Je donnerais mes jambes pour le voir marcher
Madame El Horr est mère d'un jeune homme handicapé âgé de 30 ans, marié, accompagné de son épouse. Pourtant, c'est la maman qui semble à l'affût de la moindre volonté manifestée par son fils.
«J'accepte cette maladie, dit-elle résignée, qui a commencé à se manifester à l'âge de 8 ans. Il est marié et je crois avoir fait un bon choix, sa femme s'en occupe parfaitement. Mais moi..». Elle reprend : «Tout ce que je fais, que lui ne peut faire, même traverser la chaussée, m'affecte, parfois mes larmes coulent en pleine rue. Si on me demandait de faire une opération pour transplanter mes capacités physiques à mon fils, je la ferais sans hésiter».
Son fils qui n'est pas myopathe mais atteint d'une maladie neuromusculaire, possède l'usage de ses bras et mène une vie plus ou moins normale. Il habite chez lui dans une villa qu'il partage avec ses parents logés à l'étage. Il a reçu une formation en informatique et partage son temps entre le café pour lequel il cultive une nette prédilection et la navigation sur Internet.
Quant à la maman, elle conclut : «Nous avons longtemps espéré un traitement miraculeux, mais à chaque espoir porté, une déception lui succède». Sérieusement affligée la maman a concentré sa vie à celle de son fils.
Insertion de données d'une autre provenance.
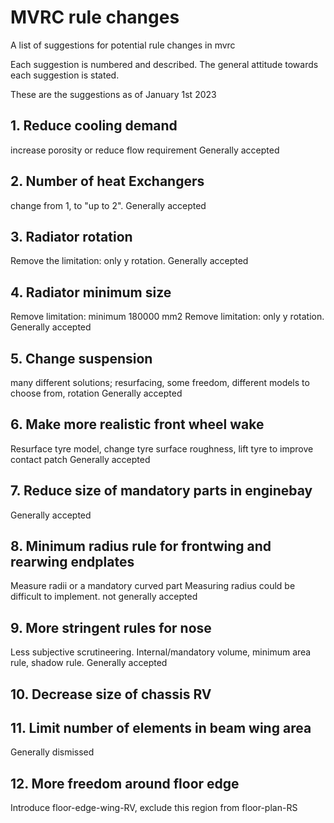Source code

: # MVRC rule changes
A list of suggestions for potential rule changes in mvrc

Each suggestion is numbered and described. The general attitude towards each suggestion is stated.  

These are the suggestions as of January 1st 2023

## 1. Reduce cooling demand
increase porosity or reduce flow requirement
Generally accepted

## 2. Number of heat Exchangers
change from 1, to "up to 2". 
Generally accepted
<!--- ### Approved: 
LegendaryM, variante, G-raph, Koldskaal, CAEdevice
### Disapproved:
none --->

 ## 3. Radiator rotation
Remove the limitation: only y rotation. 
Generally accepted
<!--- ### Approved:
LegendaryM, variante, G-raph, Koldskaal, CAEdevice
### Disapproved:
none --->

## 4. Radiator minimum size
Remove limitation: minimum 180000 mm2
Remove limitation: only y rotation. 
Generally accepted
<!--- ### Approved:
LegendaryM, variante, G-raph, Koldskaal, CAEdevice
### Disapproved:
none --->

## 5. Change suspension
many different solutions; resurfacing, some freedom, different models to choose from, rotation 
Generally accepted
<!--- ### Approved:
LegendaryM, variante, G-raph, Koldskaal, CAEdevice
### Disapproved:
none --->

## 6. Make more realistic front wheel wake
Resurface tyre model, change tyre surface roughness, lift tyre to improve contact patch
Generally accepted
<!--- ### Approved:
LegendaryM, variante, G-raph, Koldskaal, CAEdevice
### Disapproved:
none --->

## 7. Reduce size of mandatory parts in enginebay
Generally accepted
<!--- ### Approved:
LegendaryM, variante, G-raph, Koldskaal, CAEdevice
### Disapproved:
none --->

## 8. Minimum radius rule for frontwing and rearwing endplates
Measure radii or a mandatory curved part
Measuring radius could be difficult to implement.
not generally accepted

## 9. More stringent rules for nose
Less subjective scrutineering. 
Internal/mandatory volume, minimum area rule, shadow rule.
Generally accepted

## 10. Decrease size of chassis RV

## 11. Limit number of elements in beam wing area 
Generally dismissed

## 12. More freedom around floor edge
Introduce floor-edge-wing-RV, exclude this region from floor-plan-RS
Il est un fait que l'encadrement psychologique, médical, économique est nécessaire pour le malade, pour sa famille et les personnes qui s'en occupent au premier degré afin de pouvoir vivre avec la maladie et composer avec ses répercussions. Les maladies neuromusculaires sont lourdes à gérer, elles accompagnent une vie et progressent insidieusement pour atteindre tous les muscles. Il faudra donc des moyens, beaucoup de moyens, mais aussi une compréhension ambiante et une certaine disponibilité, même non régulière, pour que le malade et sa famille ne se sentent pas exclus, vivent dans la dignité, ne subissant ni le rejet des autres ni même leur pitié.